Have I lost you yet? ‘Decentralized’ ‘immutable ledgers’.. the above explanation, in itself, doesn’t mean much to many.
Ari Zoldan, CEO, Quantum Media Group helps to break it down further with a little abracadabra hocus pocus in his explanation – The Magical Village.
Once upon a time, there was a tiny, magical village filled with tiny, magical people. In this village lived a young boy named B.C., and today was his birthday. His parents had bought him a wooden, toy sword, which he was now swinging about in his front yard.
The thing about this sword, and most everything else in the magical village, is that it hadn’t always been a sword, nor had it always been in B.C.’s possession. Luckily, in this magical village, there was a way to find out where that toy sword started, and each step it had taken on its way to B.C.’s front yard as his birthday present.
The villagers maintained a magical record at the center of town, which showed all the items that were traded among the villagers, as well as all of the items that were brought in from other villages and sent out to other villages. Everyone could access this record and update it whenever they were involved in an exchange of their own.
So when B.C.’s parents traded for the sword at the local marketplace–for the sum of a bushel of potatoes–both they and the market vendor updated the record to include that exchange. But the record went back much further than this.
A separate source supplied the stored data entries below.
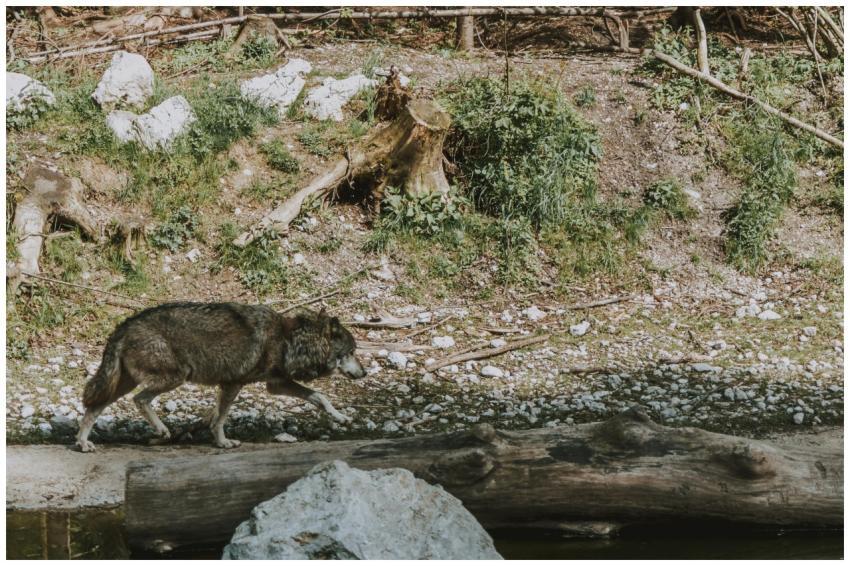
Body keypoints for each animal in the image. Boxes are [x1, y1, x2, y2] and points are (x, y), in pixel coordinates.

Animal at [75, 302, 365, 452]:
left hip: (123, 383)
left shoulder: (276, 384)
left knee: (93, 407)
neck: (289, 340)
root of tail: (124, 325)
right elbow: (221, 418)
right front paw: (223, 442)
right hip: (175, 376)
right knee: (140, 400)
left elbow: (320, 397)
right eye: (351, 352)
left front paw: (341, 417)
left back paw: (83, 443)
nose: (363, 373)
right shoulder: (232, 384)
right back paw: (161, 430)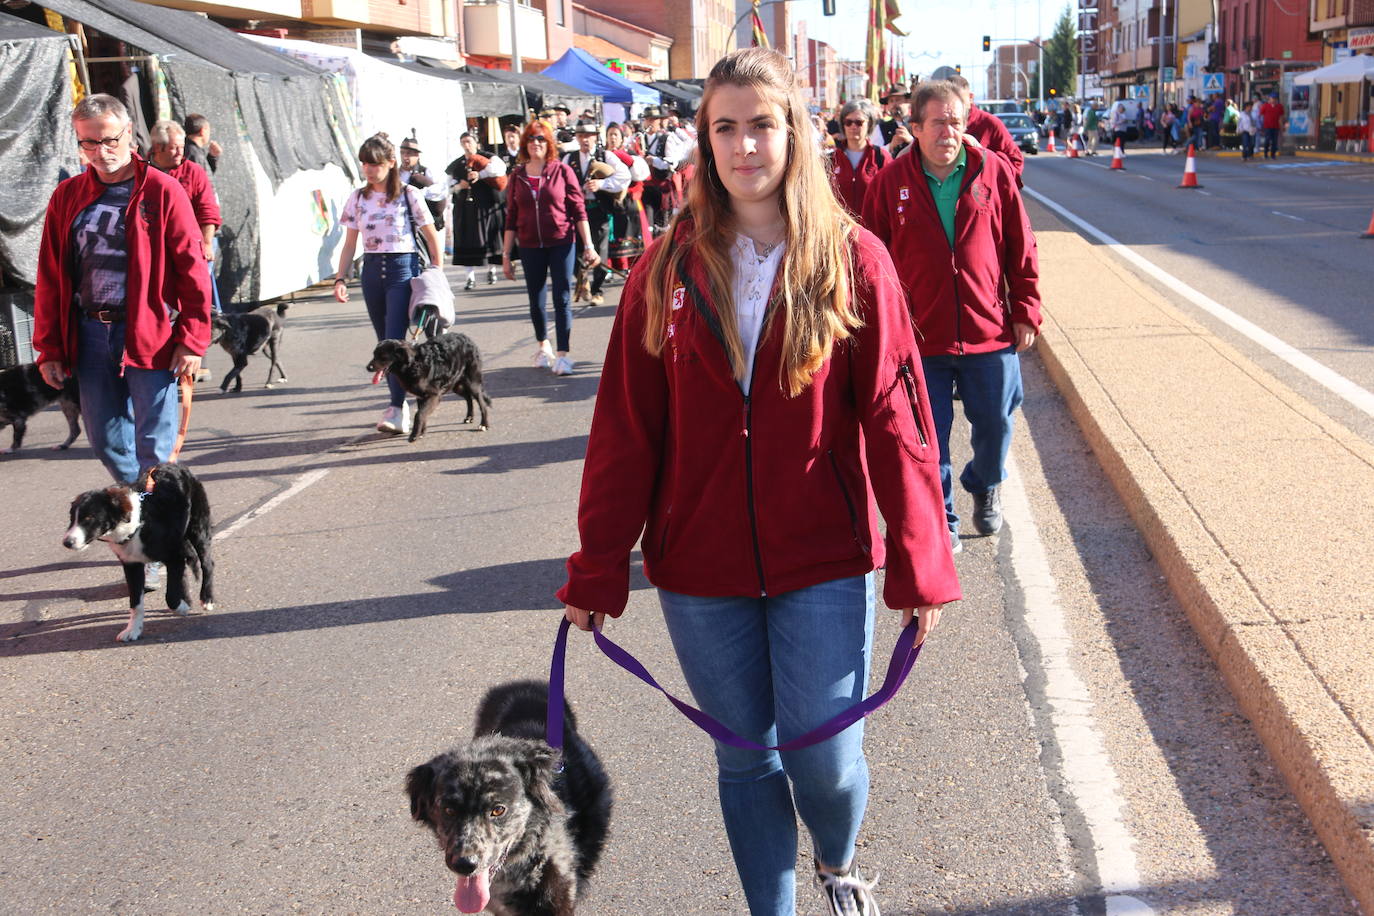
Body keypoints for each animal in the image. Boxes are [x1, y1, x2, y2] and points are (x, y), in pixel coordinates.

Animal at [62, 461, 214, 642]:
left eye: (89, 518)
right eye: (72, 518)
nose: (67, 542)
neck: (137, 523)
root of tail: (176, 465)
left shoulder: (174, 556)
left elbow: (170, 596)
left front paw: (181, 608)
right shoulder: (131, 564)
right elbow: (136, 603)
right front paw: (133, 630)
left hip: (198, 528)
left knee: (207, 564)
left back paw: (206, 598)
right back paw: (187, 600)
You see, before the wooden sword was a sword, it was a wooden board. And before the board was a board, it was rough, unstructured lumber stock. And before that lumber stock lay in a yard waiting to be transformed, it was part of a tall and proud tree in the forest to the south of the village.
Any villager, B.C. included, could discover this information by looking at the magical record. Indeed, it traced B.C.’s toy sword from its days as a tree along each stop on its way to becoming the toy sword B.C. now swung about in his front yard. The same was true for each and every product moving in and out of B.C.’s village.
And what a useful tool this was! It meant that nobody except for all of the villagers together had to keep track of these things. There were no middlemen, as there used to be in the days before the magical record, who charged the villagers to keep track of the comings and goings of their goods.
The community used the record to keep itself informed of the operations of the entire local economy, as did the other surrounding villages. Then, together, they merged these records into one larger record, establishing a start-to-finish list of all of the products exchanged within the kingdom.
And that’s blockchain in its simplest form explained.
Remember, blockchain is not only about Bitcoin. Because it is all over the news and is the predominant cryptocurrency, people think blockchain means bitcoin. Bitcoin is simply one digital currency which is built using blockchain technology. Blockchain is simply a means by which to record and store information.
The world of crypto is a very foreign concept to many, hard to grasp because it can’t be seen. In a series of bit sized article pieces, I hope to explain the basics of cryptocurrency.